The Change That Hurt

After almost 40 years in the same hangar, I had begun to relax. It seemed we were safe. And then, last summer, came an unwelcome surprise. A hostile accusatory letter from the general manager at Signature Flight Support Tampa and notice of a steep price increase told me that we were no longer wanted.

Oh, my goodness, it finally happened. I get it; there are bigger jets out there than our Cessna CJ1. They burn more fuel and cost more to hangar. Still, the coldness of the rejection stung. I was sleepless for several nights. I just couldn’t come to grips with a change I had finally concluded was unlikely.
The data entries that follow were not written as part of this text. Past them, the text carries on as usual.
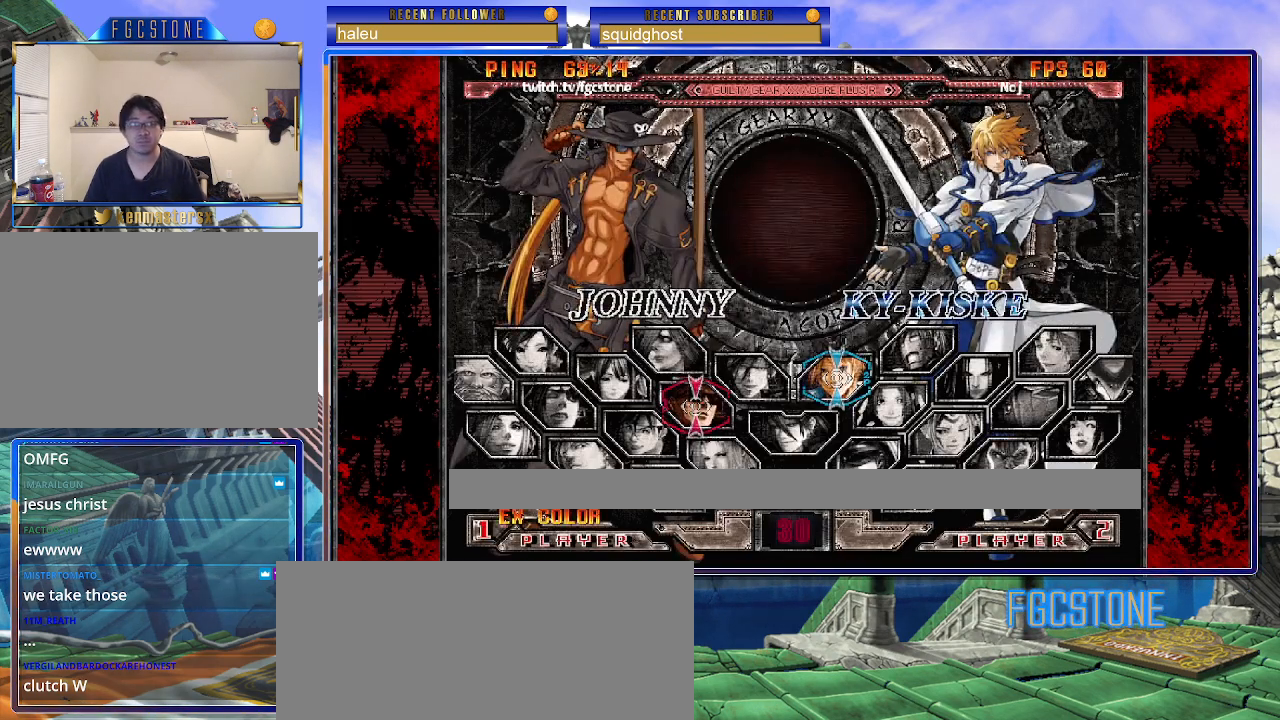
{"buttons": [], "left_stick": "down", "events": [[67, "P", "down"], [133, "P", "up"], [483, "left_stick", "down"]]}
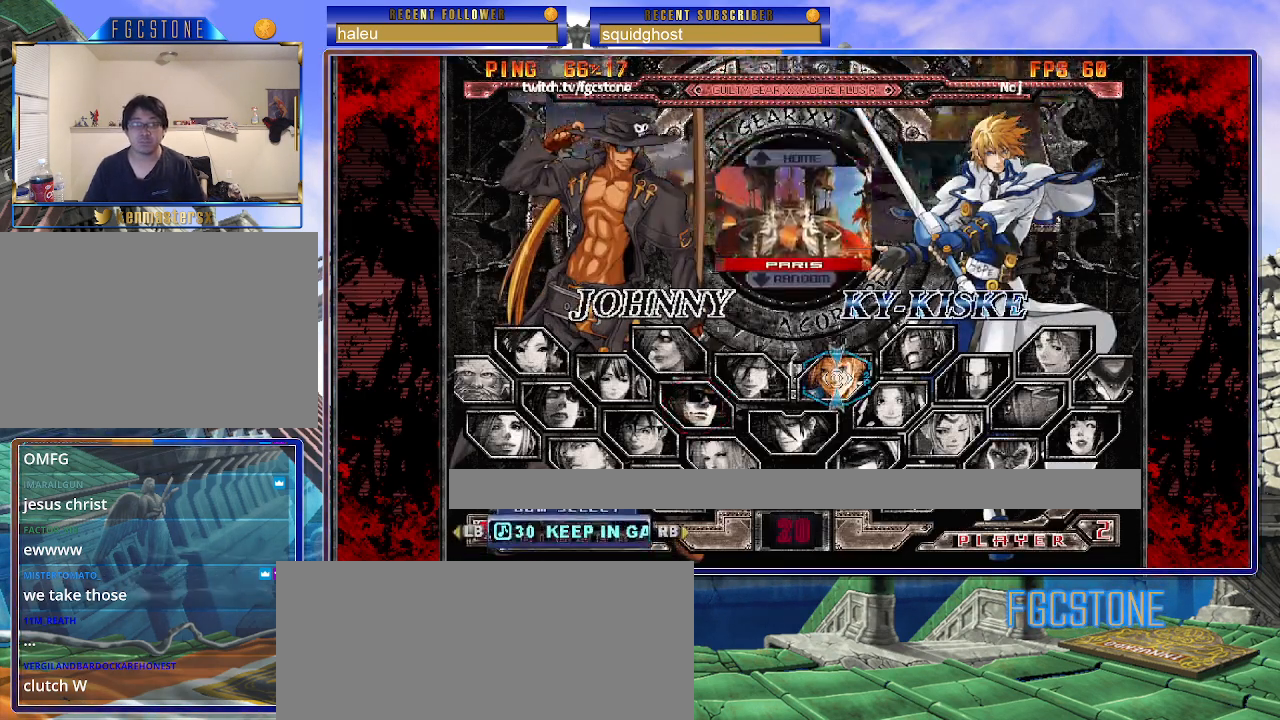
{"buttons": [], "left_stick": "center", "events": [[133, "left_stick", "center"], [383, "P", "down"], [450, "P", "up"]]}
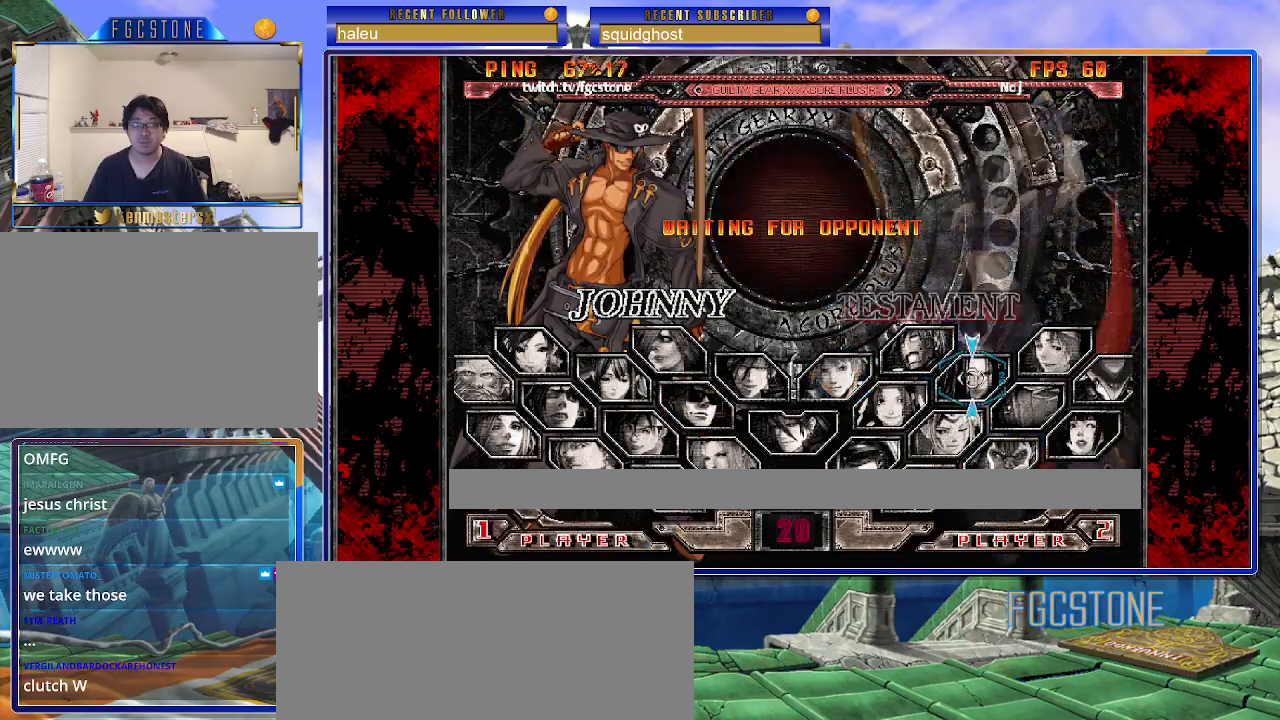
{"buttons": [], "left_stick": "center", "events": []}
New space has been found at KVDF. The people there have been incredibly nice. The hangar price is reasonable, and gas is cheaper by a little. Still, I am as dislocated as a teenager whose family has moved across the country. 

In the end it became clear. We would move to cheaper, more welcoming, digs. Now retired, I can drive to a reliever airport without any trouble, though the interstate is a truck and muscle-car gauntlet.  

It will be OK, though. Mostly though, I’ll miss the linemen. I thought of them as friends.